→ How to complete this task: Leaving the pictures aside, return all of the data below exactly.

→ Data shown:
★ ★ ★ ★

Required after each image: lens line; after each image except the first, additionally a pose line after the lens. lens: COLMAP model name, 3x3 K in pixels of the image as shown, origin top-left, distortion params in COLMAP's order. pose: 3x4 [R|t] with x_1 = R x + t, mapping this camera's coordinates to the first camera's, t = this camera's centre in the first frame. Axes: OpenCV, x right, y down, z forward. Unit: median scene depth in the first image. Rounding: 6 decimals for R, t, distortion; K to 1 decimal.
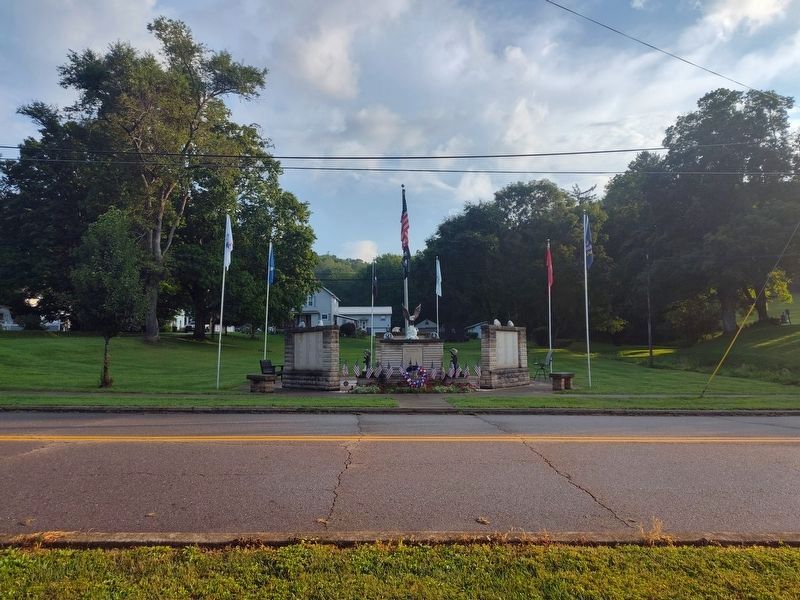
lens RADIAL K [[531.2, 0, 400.0], [0, 531.2, 300.0], [0, 0, 1]] dist [0.038853, -0.073225]
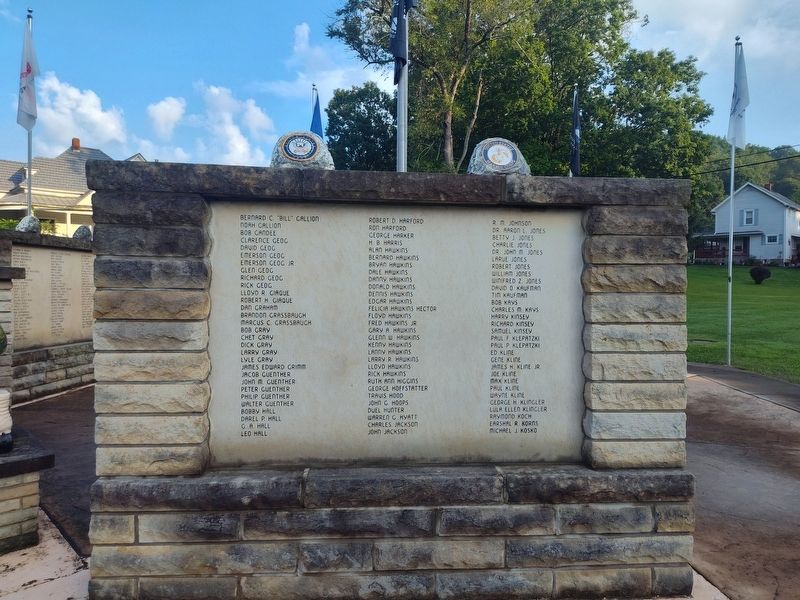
lens RADIAL K [[531.2, 0, 400.0], [0, 531.2, 300.0], [0, 0, 1]] dist [0.038853, -0.073225]
pose [[0.645529, 0.045969, -0.762351, 0.092217], [0.050348, 0.993454, 0.102537, 0.020319], [0.762074, -0.104574, 0.638989, 0.269076]]
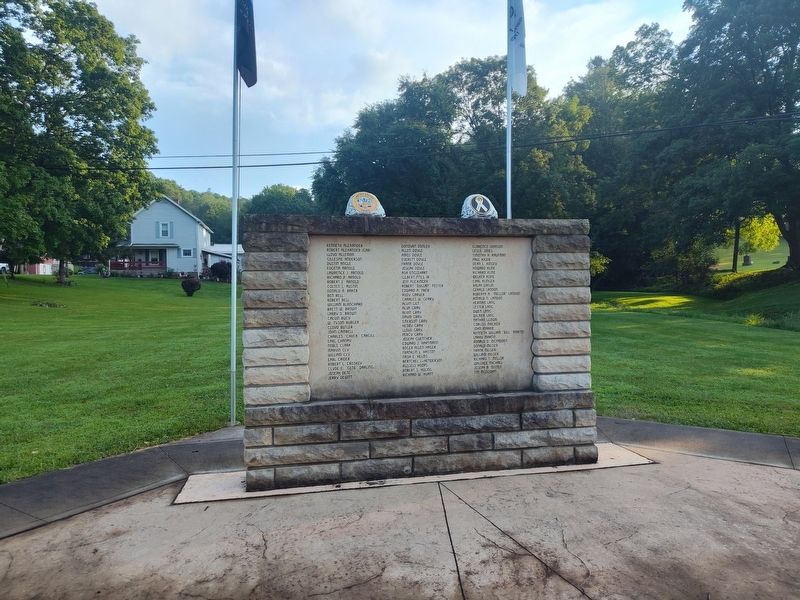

★ ★ ★ ★

→ Response area:
Required after each image: lens line; after each image except the first, additionally a pose line after the lens. lens: COLMAP model name, 3x3 K in pixels of the image as shown, origin top-left, distortion params in COLMAP's order. pose: 3x4 [R|t] with x_1 = R x + t, mapping this camera's coordinates to the first camera's, t = this camera's centre in the first frame. Axes: OpenCV, x right, y down, z forward. Unit: median scene depth in the first image. Rounding: 6 decimals for R, t, distortion; K to 1 decimal.
lens RADIAL K [[531.2, 0, 400.0], [0, 531.2, 300.0], [0, 0, 1]] dist [0.038853, -0.073225]
lens RADIAL K [[531.2, 0, 400.0], [0, 531.2, 300.0], [0, 0, 1]] dist [0.038853, -0.073225]
pose [[0.645529, 0.045969, -0.762351, 0.092217], [0.050348, 0.993454, 0.102537, 0.020319], [0.762074, -0.104574, 0.638989, 0.269076]]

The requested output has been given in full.